It was the question that preoccupied President Ronald Reagan: Was Soviet leader Mikhail Gorbachev a religious believer? Reagan held a series of summits with Gorbachev from 1985 to 1988, and as their meetings proceeded, Reagan sometimes speculated to his aides that Gorbachev's use of phrases such as "God bless" might be an expression of religious faith. Many of the summit sessions involved large groups of U.S. and Soviet officials, discussing issues like arms control and regional conflicts. But in one-on-one talks with Gorbachev outside the presence of other senior officials like Secretary of State George Shultz, Reagan sometimes ventured off in directions of his own. The eternal optimist, Reagan was convinced that Gorbachev was capable of changing the Soviet system, and he thought the key to such a turnaround might be religion. Finally, during their fourth summit meeting in 1988, Reagan launched into a private conversation with Gorbachev, one that he promised the Soviet leader he would deny had ever taken place.
It was during the first one-on-one session in Moscow that Reagan engaged in a bold but questionable endeavor well beyond his mandate as president of the United States. According to the memo of their conversation, which was based on notes taken by two Reagan aides and has now been declassified and made available at the Reagan Library in Simi Valley, Calif., Reagan secretly attempted to persuade Gorbachev of the existence of God.
The meeting opened with pleasantries. Both men agreed that they and their countries had come a long way since their first summit in Geneva three years earlier. Gorbachev then immediately turned to a surprise for which Reagan was not prepared: He read aloud and handed the president a written statement he wanted the two governments to sign during the summit that would commit the United States and the Soviet Union to "peaceful coexistence." Reagan said vaguely that he liked the idea and would talk it over with his advisers; he handed the piece of paper over to one of his note takers, Thomas Simons. Gorbachev's proposal would become the subject of considerable acrimony over the following days.
The two men next revived their running debate about human rights. Reagan handed Gorbachev a list of names of Soviet citizens he believed were victims of repression in one fashion or another. As in the past, Gorbachev countered by arguing that America could be criticized for its own human-rights abuses as well.
Suddenly, Reagan switched the subject to religion. He told Gorbachev that what he was about to say would be considered entirely secret. According to the notetakers, Reagan told Gorbachev that "if word got out that this was even being discussed, the President would deny he had said anything about it." To emphasize this point, Reagan said again a few minutes later that "if there was anyone in the room who said he had given such advice [to Gorbachev about religion], he would say that person was lying, that he had never said it."

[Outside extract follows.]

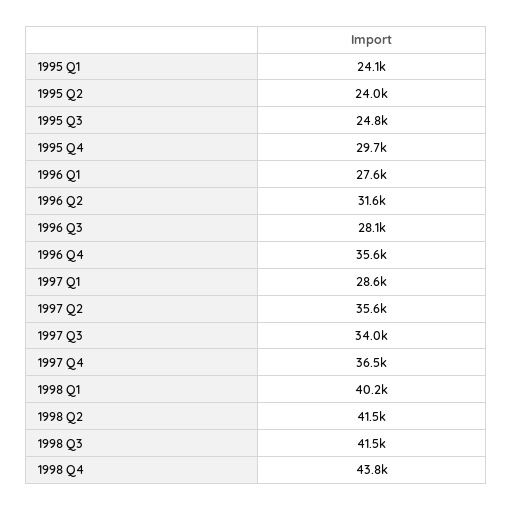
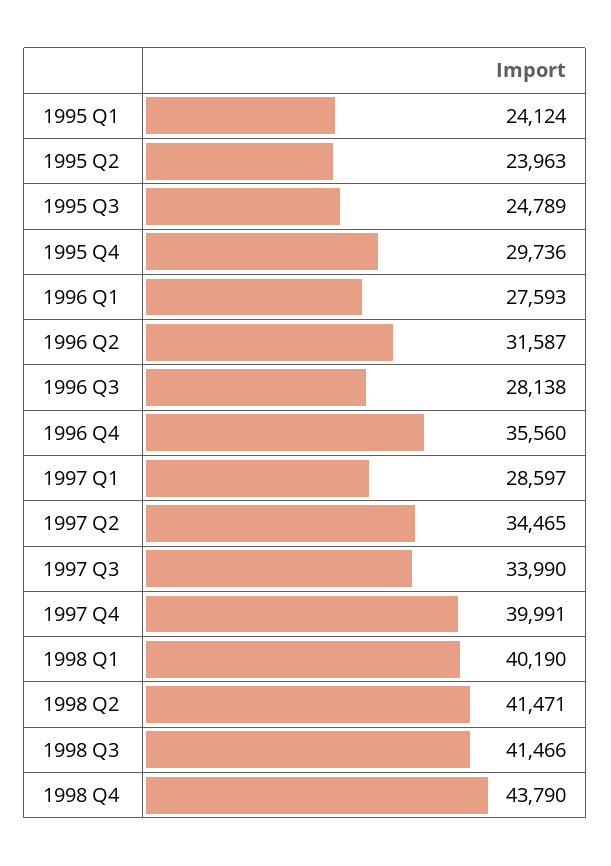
1997 Q2: 35600 -> 34465
1997 Q4: 36500 -> 39991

In planning for the Moscow summit, Reagan had discussed with his aides the idea of focusing on freedom of religion. He had worked with aides on some talking points to use with the Soviet leader; he had honed these ideas during a stay in Helsinki. Once he was alone with Gorbachev, the president began with a plea on behalf of religious tolerance in the Soviet Union. He praised Gorbachev for easing slightly the rules for the Russian Orthodox Church. According to the notes of the meeting: "The President asked Gorbachev what if he ruled that religious freedom was part of the people's rights, that people of any religion -- whether Islam with its mosque, the Jewish faith, Protestants or the Ukrainian Church -- could go to the church of their choice."